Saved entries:
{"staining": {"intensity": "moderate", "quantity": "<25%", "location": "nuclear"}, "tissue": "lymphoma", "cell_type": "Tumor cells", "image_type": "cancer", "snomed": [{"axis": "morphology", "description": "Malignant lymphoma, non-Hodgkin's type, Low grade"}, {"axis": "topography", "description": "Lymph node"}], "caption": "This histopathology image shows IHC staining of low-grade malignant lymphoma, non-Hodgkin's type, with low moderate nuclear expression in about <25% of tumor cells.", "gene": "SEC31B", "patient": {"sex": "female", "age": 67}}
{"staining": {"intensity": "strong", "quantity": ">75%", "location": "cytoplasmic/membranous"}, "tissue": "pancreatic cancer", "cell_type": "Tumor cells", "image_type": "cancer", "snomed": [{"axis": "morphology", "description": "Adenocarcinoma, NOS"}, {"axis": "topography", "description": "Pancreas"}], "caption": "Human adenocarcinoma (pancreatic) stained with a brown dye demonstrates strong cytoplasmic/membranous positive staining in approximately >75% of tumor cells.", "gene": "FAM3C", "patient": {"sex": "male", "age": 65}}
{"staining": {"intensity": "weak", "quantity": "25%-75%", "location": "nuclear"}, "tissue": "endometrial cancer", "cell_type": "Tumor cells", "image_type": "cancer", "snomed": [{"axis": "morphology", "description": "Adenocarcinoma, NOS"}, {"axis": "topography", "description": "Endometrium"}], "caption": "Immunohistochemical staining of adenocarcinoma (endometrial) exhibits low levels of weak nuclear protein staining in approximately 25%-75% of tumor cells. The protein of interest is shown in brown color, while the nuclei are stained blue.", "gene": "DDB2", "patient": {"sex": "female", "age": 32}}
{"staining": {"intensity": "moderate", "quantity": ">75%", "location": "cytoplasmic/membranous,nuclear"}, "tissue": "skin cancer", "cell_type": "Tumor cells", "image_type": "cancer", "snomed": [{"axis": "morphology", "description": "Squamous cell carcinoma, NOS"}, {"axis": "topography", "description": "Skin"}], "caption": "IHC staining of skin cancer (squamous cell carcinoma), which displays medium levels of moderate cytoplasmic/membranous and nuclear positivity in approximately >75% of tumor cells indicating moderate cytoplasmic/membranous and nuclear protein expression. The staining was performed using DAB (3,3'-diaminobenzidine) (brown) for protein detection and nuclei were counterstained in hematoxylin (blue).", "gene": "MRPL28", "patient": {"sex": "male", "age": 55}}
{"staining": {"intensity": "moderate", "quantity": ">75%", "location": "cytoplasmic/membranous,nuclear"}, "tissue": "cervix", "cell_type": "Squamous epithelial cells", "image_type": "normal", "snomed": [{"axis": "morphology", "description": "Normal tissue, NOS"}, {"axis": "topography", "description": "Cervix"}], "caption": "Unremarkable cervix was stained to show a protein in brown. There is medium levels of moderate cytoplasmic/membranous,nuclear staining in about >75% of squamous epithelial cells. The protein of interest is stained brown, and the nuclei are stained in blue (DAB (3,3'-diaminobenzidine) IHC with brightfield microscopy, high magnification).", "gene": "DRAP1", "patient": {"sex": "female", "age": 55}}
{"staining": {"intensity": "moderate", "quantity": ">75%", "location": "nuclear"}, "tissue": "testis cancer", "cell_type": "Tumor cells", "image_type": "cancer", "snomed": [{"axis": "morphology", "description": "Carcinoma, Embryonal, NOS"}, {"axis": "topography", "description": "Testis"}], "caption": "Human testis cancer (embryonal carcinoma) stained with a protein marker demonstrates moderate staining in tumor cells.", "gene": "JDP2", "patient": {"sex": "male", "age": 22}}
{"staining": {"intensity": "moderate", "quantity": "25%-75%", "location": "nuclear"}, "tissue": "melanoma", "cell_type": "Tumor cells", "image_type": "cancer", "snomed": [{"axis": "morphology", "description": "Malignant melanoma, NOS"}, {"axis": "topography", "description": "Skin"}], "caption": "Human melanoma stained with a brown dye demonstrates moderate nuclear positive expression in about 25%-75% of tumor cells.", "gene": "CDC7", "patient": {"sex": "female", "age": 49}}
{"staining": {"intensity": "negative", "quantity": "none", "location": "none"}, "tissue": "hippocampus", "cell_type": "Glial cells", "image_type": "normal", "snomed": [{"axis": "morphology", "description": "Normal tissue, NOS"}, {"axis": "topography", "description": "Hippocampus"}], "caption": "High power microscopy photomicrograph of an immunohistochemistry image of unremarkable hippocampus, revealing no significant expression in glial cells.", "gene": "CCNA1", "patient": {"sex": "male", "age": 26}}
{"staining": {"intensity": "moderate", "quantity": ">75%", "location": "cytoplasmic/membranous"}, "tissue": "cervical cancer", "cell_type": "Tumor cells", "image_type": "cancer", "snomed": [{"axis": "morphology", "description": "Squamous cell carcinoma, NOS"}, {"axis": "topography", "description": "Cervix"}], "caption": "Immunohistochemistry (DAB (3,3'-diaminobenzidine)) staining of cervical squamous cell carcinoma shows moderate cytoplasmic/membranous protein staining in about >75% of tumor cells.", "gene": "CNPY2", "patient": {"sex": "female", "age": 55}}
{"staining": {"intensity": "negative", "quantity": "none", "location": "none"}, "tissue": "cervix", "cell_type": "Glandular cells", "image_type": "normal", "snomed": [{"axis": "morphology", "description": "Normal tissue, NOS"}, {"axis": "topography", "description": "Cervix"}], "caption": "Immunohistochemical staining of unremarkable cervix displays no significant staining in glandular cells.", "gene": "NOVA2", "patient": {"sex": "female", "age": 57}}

→ ABOUT THIS TASK
Retype all the data, keeping every character the same.

→ TASK RESULT
{"staining": {"intensity": "moderate", "quantity": "<25%", "location": "nuclear"}, "tissue": "lymphoma", "cell_type": "Tumor cells", "image_type": "cancer", "snomed": [{"axis": "morphology", "description": "Malignant lymphoma, non-Hodgkin's type, Low grade"}, {"axis": "topography", "description": "Lymph node"}], "caption": "This histopathology image shows IHC staining of low-grade malignant lymphoma, non-Hodgkin's type, with low moderate nuclear expression in about <25% of tumor cells.", "gene": "SEC31B", "patient": {"sex": "female", "age": 67}}
{"staining": {"intensity": "strong", "quantity": ">75%", "location": "cytoplasmic/membranous"}, "tissue": "pancreatic cancer", "cell_type": "Tumor cells", "image_type": "cancer", "snomed": [{"axis": "morphology", "description": "Adenocarcinoma, NOS"}, {"axis": "topography", "description": "Pancreas"}], "caption": "Human adenocarcinoma (pancreatic) stained with a brown dye demonstrates strong cytoplasmic/membranous positive staining in approximately >75% of tumor cells.", "gene": "FAM3C", "patient": {"sex": "male", "age": 65}}
{"staining": {"intensity": "weak", "quantity": "25%-75%", "location": "nuclear"}, "tissue": "endometrial cancer", "cell_type": "Tumor cells", "image_type": "cancer", "snomed": [{"axis": "morphology", "description": "Adenocarcinoma, NOS"}, {"axis": "topography", "description": "Endometrium"}], "caption": "Immunohistochemical staining of adenocarcinoma (endometrial) exhibits low levels of weak nuclear protein staining in approximately 25%-75% of tumor cells. The protein of interest is shown in brown color, while the nuclei are stained blue.", "gene": "DDB2", "patient": {"sex": "female", "age": 32}}
{"staining": {"intensity": "moderate", "quantity": ">75%", "location": "cytoplasmic/membranous,nuclear"}, "tissue": "skin cancer", "cell_type": "Tumor cells", "image_type": "cancer", "snomed": [{"axis": "morphology", "description": "Squamous cell carcinoma, NOS"}, {"axis": "topography", "description": "Skin"}], "caption": "IHC staining of skin cancer (squamous cell carcinoma), which displays medium levels of moderate cytoplasmic/membranous and nuclear positivity in approximately >75% of tumor cells indicating moderate cytoplasmic/membranous and nuclear protein expression. The staining was performed using DAB (3,3'-diaminobenzidine) (brown) for protein detection and nuclei were counterstained in hematoxylin (blue).", "gene": "MRPL28", "patient": {"sex": "male", "age": 55}}
{"staining": {"intensity": "moderate", "quantity": ">75%", "location": "cytoplasmic/membranous,nuclear"}, "tissue": "cervix", "cell_type": "Squamous epithelial cells", "image_type": "normal", "snomed": [{"axis": "morphology", "description": "Normal tissue, NOS"}, {"axis": "topography", "description": "Cervix"}], "caption": "Unremarkable cervix was stained to show a protein in brown. There is medium levels of moderate cytoplasmic/membranous,nuclear staining in about >75% of squamous epithelial cells. The protein of interest is stained brown, and the nuclei are stained in blue (DAB (3,3'-diaminobenzidine) IHC with brightfield microscopy, high magnification).", "gene": "DRAP1", "patient": {"sex": "female", "age": 55}}
{"staining": {"intensity": "moderate", "quantity": ">75%", "location": "nuclear"}, "tissue": "testis cancer", "cell_type": "Tumor cells", "image_type": "cancer", "snomed": [{"axis": "morphology", "description": "Carcinoma, Embryonal, NOS"}, {"axis": "topography", "description": "Testis"}], "caption": "Human testis cancer (embryonal carcinoma) stained with a protein marker demonstrates moderate staining in tumor cells.", "gene": "JDP2", "patient": {"sex": "male", "age": 22}}
{"staining": {"intensity": "moderate", "quantity": "25%-75%", "location": "nuclear"}, "tissue": "melanoma", "cell_type": "Tumor cells", "image_type": "cancer", "snomed": [{"axis": "morphology", "description": "Malignant melanoma, NOS"}, {"axis": "topography", "description": "Skin"}], "caption": "Human melanoma stained with a brown dye demonstrates moderate nuclear positive expression in about 25%-75% of tumor cells.", "gene": "CDC7", "patient": {"sex": "female", "age": 49}}
{"staining": {"intensity": "negative", "quantity": "none", "location": "none"}, "tissue": "hippocampus", "cell_type": "Glial cells", "image_type": "normal", "snomed": [{"axis": "morphology", "description": "Normal tissue, NOS"}, {"axis": "topography", "description": "Hippocampus"}], "caption": "High power microscopy photomicrograph of an immunohistochemistry image of unremarkable hippocampus, revealing no significant expression in glial cells.", "gene": "CCNA1", "patient": {"sex": "male", "age": 26}}
{"staining": {"intensity": "moderate", "quantity": ">75%", "location": "cytoplasmic/membranous"}, "tissue": "cervical cancer", "cell_type": "Tumor cells", "image_type": "cancer", "snomed": [{"axis": "morphology", "description": "Squamous cell carcinoma, NOS"}, {"axis": "topography", "description": "Cervix"}], "caption": "Immunohistochemistry (DAB (3,3'-diaminobenzidine)) staining of cervical squamous cell carcinoma shows moderate cytoplasmic/membranous protein staining in about >75% of tumor cells.", "gene": "CNPY2", "patient": {"sex": "female", "age": 55}}
{"staining": {"intensity": "negative", "quantity": "none", "location": "none"}, "tissue": "cervix", "cell_type": "Glandular cells", "image_type": "normal", "snomed": [{"axis": "morphology", "description": "Normal tissue, NOS"}, {"axis": "topography", "description": "Cervix"}], "caption": "Immunohistochemical staining of unremarkable cervix displays no significant staining in glandular cells.", "gene": "NOVA2", "patient": {"sex": "female", "age": 57}}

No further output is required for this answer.